- ABOUT THIS EXERCISE: Please report every line from the material that contains the word "round".

- RECORDS SUPPLIED:
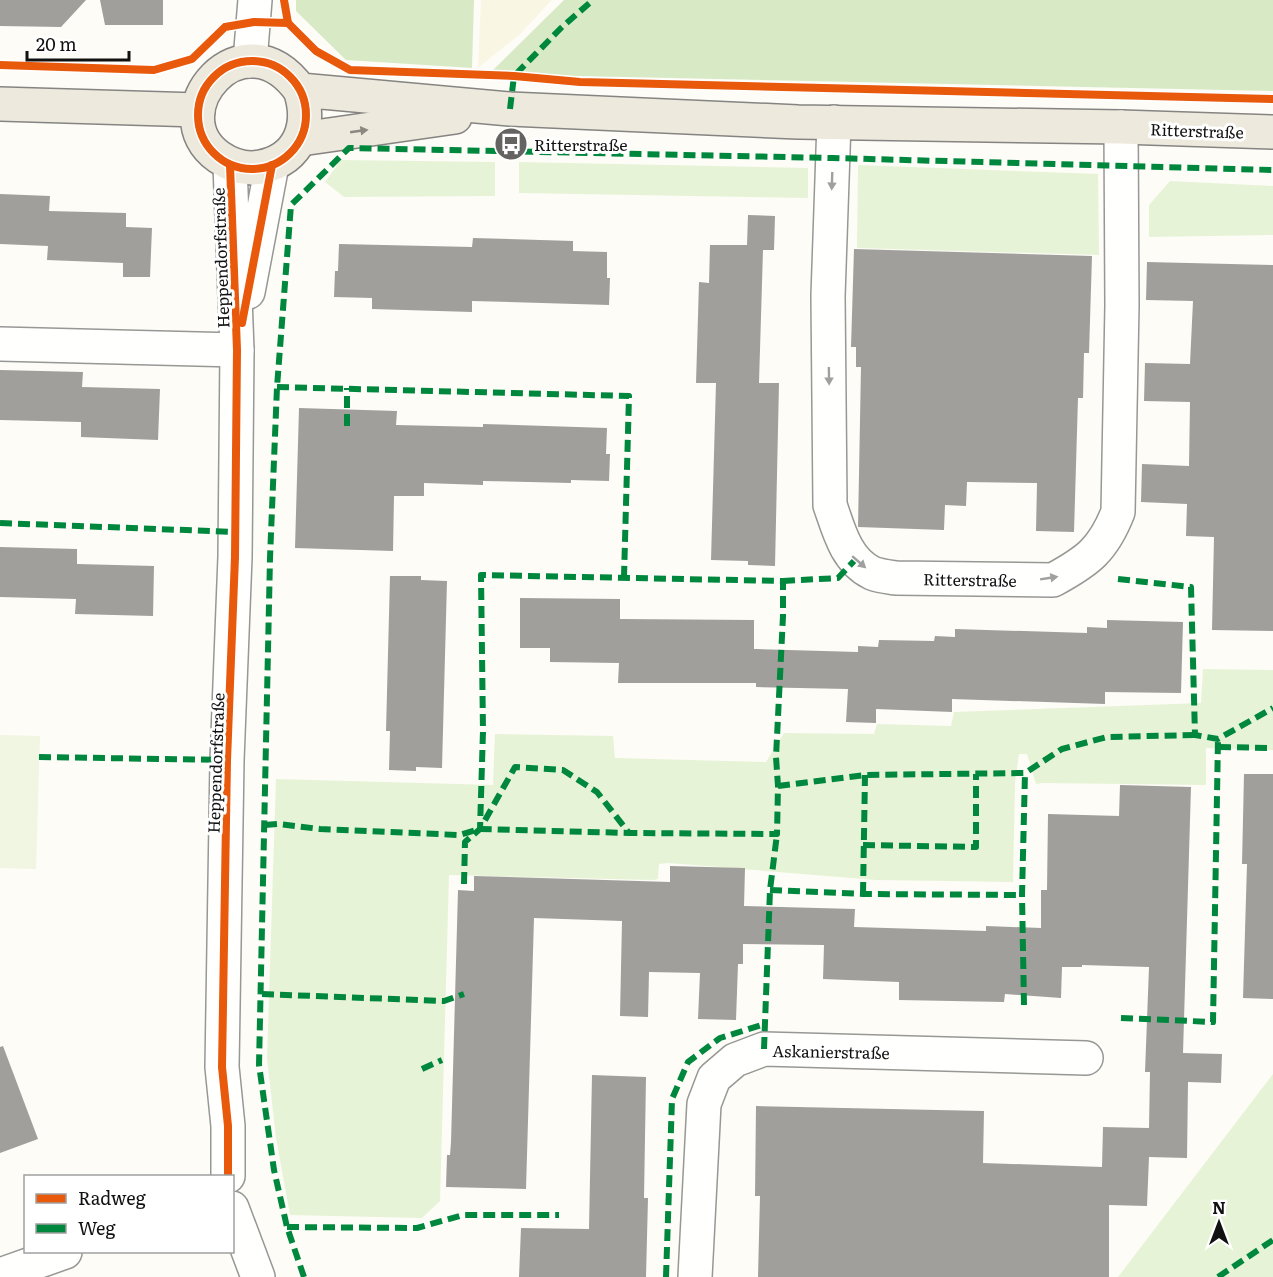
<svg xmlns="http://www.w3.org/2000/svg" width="1273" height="1277" font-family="Literata,serif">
  <rect width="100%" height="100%" fill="#fdfcf7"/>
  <polygon fill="#f9f7e4" points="481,0 552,0 520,34 478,68"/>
  <g fill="#e7f3d7">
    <polygon points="341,160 495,162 495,196 344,197 325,182"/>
    <polygon points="519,162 808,168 808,198 519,193"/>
    <polygon points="858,165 1098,174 1099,255 857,248"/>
    <polygon points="1170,181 1273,186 1273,235 1149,237 1149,205"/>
    <polygon points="1203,669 1273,670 1273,750 1206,748 1206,785 1043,783 1036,784 1027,754 1019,754 1015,782 1013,882 876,880 669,863 659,864 658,879 654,880 449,875 440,1201 422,1218 290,1215 276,1138 267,1058 276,779 493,785 495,734 613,736 615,758 766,762 784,733 874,734 877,724 951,726 954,712 1201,703"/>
    <polygon points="1273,1074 1273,1277 1118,1277"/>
  </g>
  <g fill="#d8eac5">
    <polygon points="296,0 474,0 472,68 346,60 296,11"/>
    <polygon points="564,0 1273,0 1273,91 489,74"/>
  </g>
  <polygon fill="#f0f6e1" points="0,735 40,736 36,869 0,868"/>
  <g fill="#a19f9c">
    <polygon points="0,0 86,0 61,27 0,26"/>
    <polygon points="100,0 163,0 163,25 105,25"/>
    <polygon points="0,194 50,196 49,211 126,213 126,227 152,228 150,277 123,277 123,263 47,260 48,246 0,244"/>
    <polygon points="748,215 775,216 774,250 763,250 759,383 779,383 775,566 748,565 748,561 711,560 716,383 696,383 699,282 709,283 710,245 747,245"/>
    <polygon points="473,238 573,241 573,251 607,252 607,278 610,278 609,305 472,301 472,312 372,309 372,298 334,297 335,271 338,271 339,244 472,247"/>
    <polygon points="854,249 1092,256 1089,353 1084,353 1083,398 1078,398 1074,532 1036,531 1037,483 967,482 966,506 945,505 944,530 858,527 861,367 856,367 856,347 851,347"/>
    <polygon points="1147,262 1273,265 1273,631 1212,630 1214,537 1186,536 1187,504 1141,502 1142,464 1189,466 1190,402 1144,401 1145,363 1190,364 1193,301 1146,300"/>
    <polygon points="0,370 83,372 82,387 160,389 158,440 81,437 81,422 0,420"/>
    <polygon points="299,408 397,411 396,425 483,427 483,424 607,428 606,454 610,454 609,481 571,480 571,483 483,481 483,485 424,483 424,496 394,496 393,551 295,548"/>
    <polygon points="0,547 77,549 77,564 154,566 153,616 75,614 76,599 0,597"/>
    <polygon points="390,576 421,576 421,580 447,581 442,768 416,767 416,771 389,770 390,731 386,731"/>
    <polygon points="520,598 620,599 620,619 754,620 754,649 757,649 858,652 858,646 878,647 879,640 934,641 935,636 955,637 955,629 1087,633 1087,627 1107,628 1107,620 1183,622 1181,693 1105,692 1105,704 952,699 952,712 876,709 876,723 846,722 848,689 756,687 756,683 618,683 619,663 550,662 550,648 520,648"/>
    <polygon points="1244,774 1273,774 1273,999 1243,998 1247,864 1242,864"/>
    <polygon points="1120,785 1191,787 1183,1053 1222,1054 1221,1083 1188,1082 1187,1158 1149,1157 1147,1206 1109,1205 1109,1277 758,1277 760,1196 755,1196 756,1106 984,1111 983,1163 1102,1167 1103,1127 1149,1128 1150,1072 1145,1072 1149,967 1082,965 1082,967 1062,967 1061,998 1005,994 1004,1002 899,1000 899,982 823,979 824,945 743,944 743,964 738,964 736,1020 698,1019 700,973 649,972 648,1017 620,1016 622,921 534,918 526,1189 446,1187 447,1155 450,1155 451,1142 458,890 474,891 474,876 670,882 670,866 745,868 744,906 855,909 854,927 986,931 986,926 1041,928 1041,890 1047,890 1048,814 1119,816"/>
    <polygon points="3,1046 38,1139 0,1153 0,1047"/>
    <polygon points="592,1075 646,1077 644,1198 648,1198 646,1277 519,1277 521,1228 589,1229"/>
  </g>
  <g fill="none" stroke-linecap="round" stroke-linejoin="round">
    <defs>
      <g id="minor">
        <polyline points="250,61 255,0"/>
        <path d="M834,122L828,296L830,505C839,531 846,560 872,573C879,576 889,577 896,578L1053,580C1088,561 1103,550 1118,512L1122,305L1121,127"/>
        <polyline points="248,292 272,165"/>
        <polyline points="0,344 237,350"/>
        <polyline points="228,1176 228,1126 222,1067 227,760 235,557 237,350 230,165"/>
        <polyline points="232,1208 258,1277"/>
        <polyline points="0,1275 65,1252"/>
        <polyline points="695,1277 704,1104 714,1078 735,1060 764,1049 1086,1058"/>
      </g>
      <g id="major">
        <path d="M300,90C312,125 300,159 261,167C245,170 232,166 219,157C157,113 243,11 300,90L510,109L798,122L1121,127L1273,132"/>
        <polyline points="0,104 198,110"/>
        <polyline points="301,139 455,117"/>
      </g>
    </defs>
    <use href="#minor" stroke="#979795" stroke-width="36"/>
    <use href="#major" stroke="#858482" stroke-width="36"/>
    <use href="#minor" stroke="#fffffe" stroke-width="33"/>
    <use href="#major" stroke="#ede9dc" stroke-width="33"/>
    <g stroke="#00873e" stroke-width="6" stroke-dasharray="12 6" stroke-linecap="butt">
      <polyline points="510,109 514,76 562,27 593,0"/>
      <polyline points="277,387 629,396 624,577"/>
      <polyline points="347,426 347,388"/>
      <polyline points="0,523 236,532"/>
      <polyline points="1118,579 1191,587 1195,735 1218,739 1273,708"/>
      <polyline points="783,581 838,578 854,561"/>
      <polyline points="1219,747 1273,748"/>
      <polyline points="39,757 227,760"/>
      <polyline points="778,786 865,775 1025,773 1062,749 1107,737 1195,735"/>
      <polyline points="265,825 278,824 320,829 459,835 480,829 629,833"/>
      <polyline points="863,845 976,847 976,774"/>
      <polyline points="464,884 465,842 480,829 515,767 563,770 597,792 629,833 777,834 778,786 776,757 783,616 783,581 481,575 483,731 480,829"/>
      <polyline points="770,890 863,894 1022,895"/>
      <polyline points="863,894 865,775"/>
      <polyline points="262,994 444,1001 464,994"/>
      <polyline points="1024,1005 1022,895 1025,773"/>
      <polyline points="1121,1018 1213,1022 1218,739"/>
      <polyline points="764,1049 770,890 777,834"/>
      <polyline points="422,1069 442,1060"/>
      <polyline points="287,1227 417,1228 463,1215 559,1215"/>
      <polyline points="304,1277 287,1227 274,1170 259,1065 270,558 277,387 291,205 349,148 833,158 1273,170"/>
      <polyline points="666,1277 672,1099 688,1062 720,1038 765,1024"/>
      <polyline points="1218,1277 1273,1240"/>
    </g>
    <defs>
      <g id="cycleway">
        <polyline points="284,0 288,23 316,51 350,70 514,76 580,82 1273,99"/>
        <circle cx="252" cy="115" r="54"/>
        <polyline points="0,65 154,70 192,59 225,27 254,22 288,23"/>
        <polyline points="242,323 272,165"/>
        <polyline points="228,1176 228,1126 222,1067 227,760 235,557 237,350 230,165"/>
      </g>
    </defs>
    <use href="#cycleway" stroke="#fff" stroke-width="11"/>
    <use href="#cycleway" stroke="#e8590c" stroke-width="8"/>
  </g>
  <defs><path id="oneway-solid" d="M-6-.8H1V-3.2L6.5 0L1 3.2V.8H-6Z" transform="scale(1.5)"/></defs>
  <use fill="#8a8881" href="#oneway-solid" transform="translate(359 131) rotate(-8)"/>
  <g fill="#a0a09f">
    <use href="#oneway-solid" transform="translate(832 181) rotate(92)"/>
    <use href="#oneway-solid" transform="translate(829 376) rotate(89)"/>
    <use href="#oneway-solid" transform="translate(859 562) rotate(41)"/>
    <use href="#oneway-solid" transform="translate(1049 578) rotate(-9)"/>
  </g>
  <defs>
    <symbol id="bus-disc" viewBox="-11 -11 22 22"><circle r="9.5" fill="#646362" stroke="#fff"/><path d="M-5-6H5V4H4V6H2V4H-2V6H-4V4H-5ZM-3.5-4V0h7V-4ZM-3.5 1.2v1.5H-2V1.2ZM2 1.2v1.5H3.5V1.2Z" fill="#fff"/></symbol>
  </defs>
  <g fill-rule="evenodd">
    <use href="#bus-disc" x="492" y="125" width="38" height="38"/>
  </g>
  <g text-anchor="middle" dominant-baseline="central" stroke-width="6" stroke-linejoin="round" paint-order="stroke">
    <g font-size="16" fill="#111" stroke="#fff">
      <text transform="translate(1197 130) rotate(2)">Ritterstraße</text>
      <text transform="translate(220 258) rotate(-92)">Heppendorfstraße</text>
      <text transform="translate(970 579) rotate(1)">Ritterstraße</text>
      <text transform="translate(215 763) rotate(-88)">Heppendorfstraße</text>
      <text transform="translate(831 1051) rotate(1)">Askanierstraße</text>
    </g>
    <g font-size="16" fill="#111" stroke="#fff" text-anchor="start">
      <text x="534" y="144">Ritterstraße</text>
    </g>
  </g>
  <rect x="24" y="1175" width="210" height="78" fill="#ffffff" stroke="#a0a0a0" stroke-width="1.5"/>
  <rect x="36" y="1194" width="30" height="9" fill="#e8590c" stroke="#a0a0a0" stroke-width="1.5"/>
  <text x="78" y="1205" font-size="18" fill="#111111">Radweg</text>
  <rect x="36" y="1224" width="30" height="9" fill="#00873e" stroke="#a0a0a0" stroke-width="1.5"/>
  <text x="78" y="1235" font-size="18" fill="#111111">Weg</text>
  <g transform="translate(1219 1223)" stroke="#ffffff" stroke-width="4.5" paint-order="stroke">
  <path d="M0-4.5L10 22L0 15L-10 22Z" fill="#111111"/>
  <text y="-9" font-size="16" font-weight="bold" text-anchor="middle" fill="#111111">N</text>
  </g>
  <path d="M27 51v9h102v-9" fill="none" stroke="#111111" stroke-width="3"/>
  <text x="36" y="51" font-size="18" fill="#111111" stroke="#ffffff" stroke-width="4.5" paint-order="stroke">20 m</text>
</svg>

- SOLUTION TO THE EXERCISE:
  <g fill="none" stroke-linecap="round" stroke-linejoin="round">
  <g text-anchor="middle" dominant-baseline="central" stroke-width="6" stroke-linejoin="round" paint-order="stroke">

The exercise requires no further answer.